---- SUPPLIED ENTRIES

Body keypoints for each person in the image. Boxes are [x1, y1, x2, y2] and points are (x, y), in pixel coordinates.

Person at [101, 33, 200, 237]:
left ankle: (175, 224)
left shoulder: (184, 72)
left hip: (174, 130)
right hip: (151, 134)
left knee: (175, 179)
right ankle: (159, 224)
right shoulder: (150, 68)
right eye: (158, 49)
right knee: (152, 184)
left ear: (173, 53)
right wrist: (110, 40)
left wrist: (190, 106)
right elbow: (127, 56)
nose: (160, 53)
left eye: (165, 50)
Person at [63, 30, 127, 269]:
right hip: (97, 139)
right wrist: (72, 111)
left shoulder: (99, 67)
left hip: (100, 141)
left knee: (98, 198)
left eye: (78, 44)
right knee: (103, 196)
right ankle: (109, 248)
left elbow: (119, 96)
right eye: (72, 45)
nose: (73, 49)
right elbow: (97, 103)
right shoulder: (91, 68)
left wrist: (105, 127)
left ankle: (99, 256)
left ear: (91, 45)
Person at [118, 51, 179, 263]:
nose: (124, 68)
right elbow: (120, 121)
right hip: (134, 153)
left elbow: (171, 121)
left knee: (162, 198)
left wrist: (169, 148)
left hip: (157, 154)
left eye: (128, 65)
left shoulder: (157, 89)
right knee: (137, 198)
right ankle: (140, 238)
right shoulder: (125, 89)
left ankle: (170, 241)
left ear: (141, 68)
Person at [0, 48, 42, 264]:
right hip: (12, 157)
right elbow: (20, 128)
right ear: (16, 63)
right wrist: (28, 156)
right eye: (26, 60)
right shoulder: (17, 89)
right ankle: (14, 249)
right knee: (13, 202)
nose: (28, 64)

--------

WORK TASK: Return solely the number of lines in the data that include the word "ankle".

WRITTEN REPLY: 7